Server and client rendering? You must concern yourself with both. The best frameworks will not perfect abstract this for you. They can’t, it’s leaky. When the cracks show, it will be painful.
CSS-in-JS? I’ve used it and fought for it. Have you ever looked at the css output? That’s not a cake I’d want to eat. Compare it to a codebase with a well architected set of css and the markup and css actually do work for you. They are clarifying and reinforce structure. There are levels of productivity you gain based solely on things being clear and not convoluted that many people in our industry cannot recognize because they are fixated on the wrong thing. Whether that be what other people are using, or what gives dopamine hits (hot reloading, cool tech, etc)
> You literally cannot. You can bake two cakes. You can’t have your cake and eat it too.
It is a common saying, not to be taken "literally."
> The best frameworks will not perfect abstract this for you. They can’t, it’s leaky. When the cracks show, it will be painful.
Better than before with pure server side solutions like Rails or Django, however. I use RSCs and they work just fine, because you are using TypeScript on both the client and the server, meaning there are greater abstractions that can be leveraged.
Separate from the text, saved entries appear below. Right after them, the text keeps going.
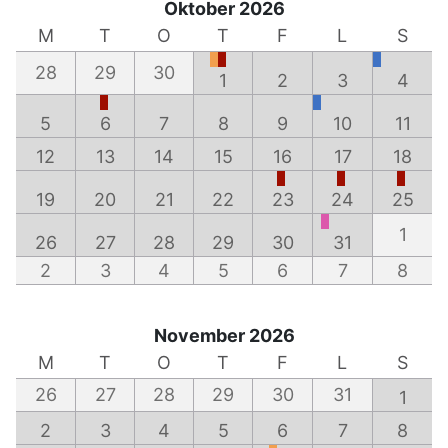
Oktober 2026
M
T
O
T
F
L
S
28
29
30
1
2
3
4
5
6
7
8
9
10
11
12
13
14
15
16
17
18
19
20
21
22
23
24
25
1
26
27
28
29
30
31
2
3
4
5
6
7
8
November 2026
M
T
O
T
F
L
S
26
27
28
29
30
31
1
2
3
4
5
6
7
8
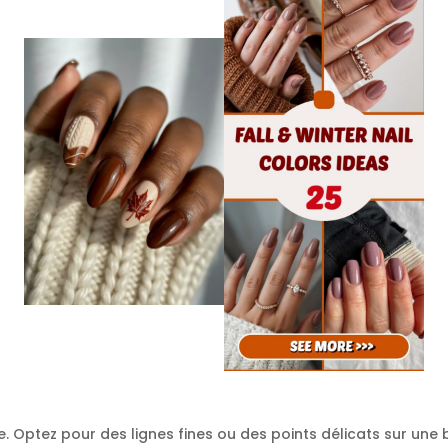
e. Optez pour des lignes fines ou des points délicats sur une 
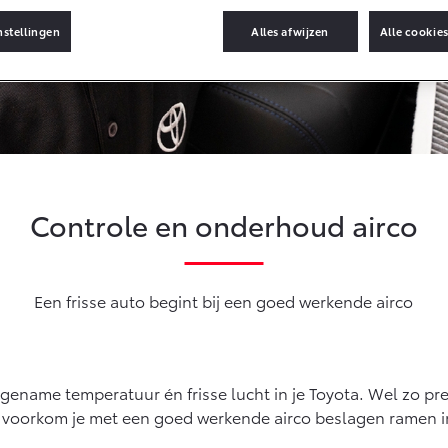
(SIL)
Toyota Hybride
Autoverzekering
nstellingen
Alles afwijzen
Alle cookie
af € 35.495,-
Vanaf € 39.995,-
Vana
Connected
4
bZ4X
bZ4
G-IN HYBRIDE
BATTERIJ-ELEKTRISCH
BAT
Connected Services
MyToyota login
MyToyota App
Controle en onderhoud airco
Abonnementen
Multimedia
af € 49.995,-
Vanaf € 39.995,-
Vana
Connected check
Een frisse auto begint bij een goed werkende airco
ce City (excl. BTW)
Proace (excl. BTW)
Proa
Navigatie updates
 ALS BATTERIJ-
OOK ALS BATTERIJ-
BAT
KTRISCH
ELEKTRISCH
ename temperatuur én frisse lucht in je Toyota. Wel zo pre
k voorkom je met een goed werkende airco beslagen ramen in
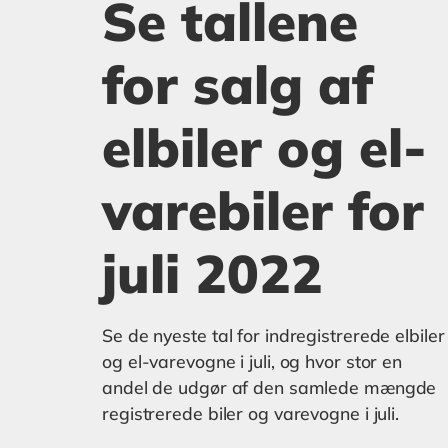
Se tallene
for salg af
elbiler og el-
varebiler for
juli 2022
Se de nyeste tal for indregistrerede elbiler
og el-varevogne i juli, og hvor stor en
andel de udgør af den samlede mængde
registrerede biler og varevogne i juli.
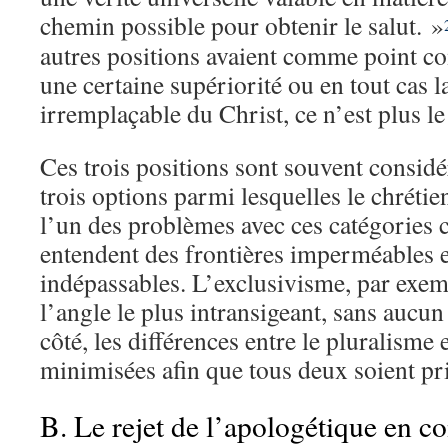
chemin possible pour obtenir le salut. »
autres positions avaient comme point 
une certaine supériorité ou en tout cas 
irremplaçable du Christ, ce n’est plus le 
Ces trois positions sont souvent consid
trois options parmi lesquelles le chrétie
l’un des problèmes avec ces catégories c
entendent des frontières imperméables e
indépassables. L’exclusivisme, par exem
l’angle le plus intransigeant, sans aucun
côté, les différences entre le pluralisme 
minimisées afin que tous deux soient pri
B. Le rejet de l’apologétique en c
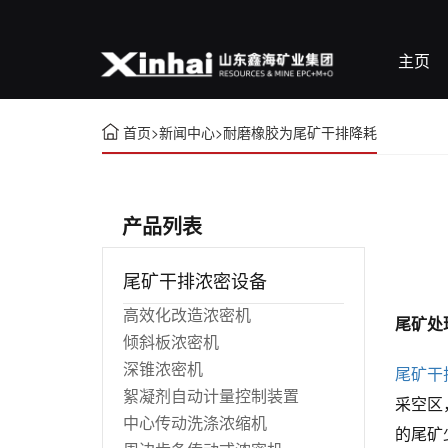
主页
首页
>
新闻中心
>
耐磨橡胶为尾矿干排降耗
产品列表
尾矿干排浓密设备
高效化改造浓密机
尾矿处
倾斜板浓密机
深锥浓密机
尾矿干
絮凝剂自动计量控制装置
采空区
中心传动洗涤浓缩机
的尾矿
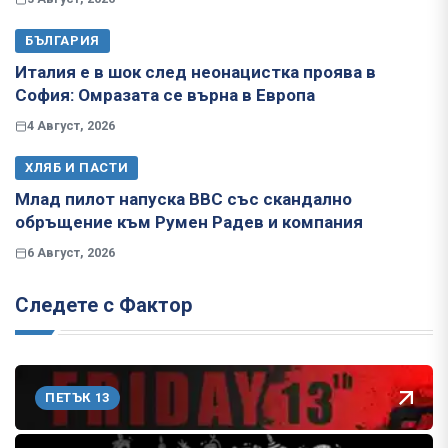
БЪЛГАРИЯ
Италия е в шок след неонацистка проява в
София: Омразата се върна в Европа
4 Август, 2026
ХЛЯБ И ПАСТИ
Млад пилот напуска ВВС със скандално
обръщение към Румен Радев и компания
6 Август, 2026
Следете с Фактор
ПЕТЪК 13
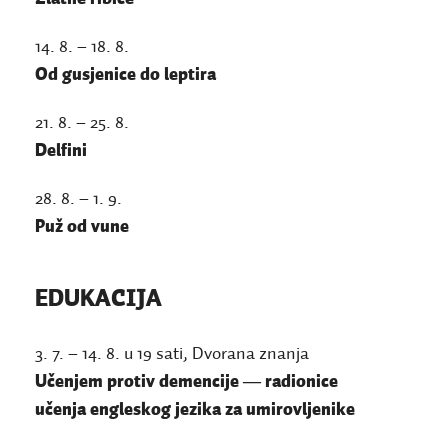
14. 8. – 18. 8.
Od gusjenice do leptira
21. 8. – 25. 8.
Delfini
28. 8. – 1. 9.
Puž od vune
EDUKACIJA
3. 7. – 14. 8. u 19 sati, Dvorana znanja
Učenjem protiv demencije
―
radionice
učenja engleskog jezika za umirovljenike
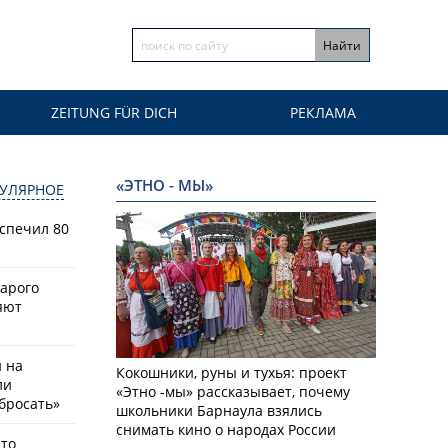
ZEITUNG FÜR DICH
РЕКЛАМА
«ЭТНО - МЫ»
УЛЯРНОЕ
спечил 80
тарого
яют
й на
Кокошники, руны и тухья: проект
ли
«Этно -мы» рассказывает, почему
бросать»
школьники Барнаула взялись
снимать кино о народах России
что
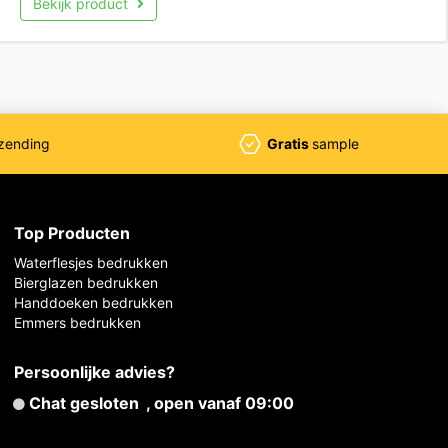
Bekijk product
zending
Gratis
sample
Top Producten
Waterflesjes bedrukken
Bierglazen bedrukken
Handdoeken bedrukken
Emmers bedrukken
Persoonlijke advies?
Chat gesloten
, open vanaf 09:00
> Have you ever looked at the css output?
Not sure what CSS in JS library you used but with something like Typestyle or PandaCSS, you write CSS but in JS objects, so the generated CSS is simply turning those objects into the CSS you already wrote, not sure why it would be any different.
I know what analogies are. I was extending yours. I was just saying that there are tradeoffs. You don’t think there are, and that’s fine. I can see them and I make my choices accordingly.
I never said there weren't tradeoffs, just that RSCs enable greater functionality than before, such that one can "have their cake and eat it too," but it's not meant to mean that there are only two cakes in this entire analogical universe. Other frameworks (ie, cakes) have their own tradeoffs.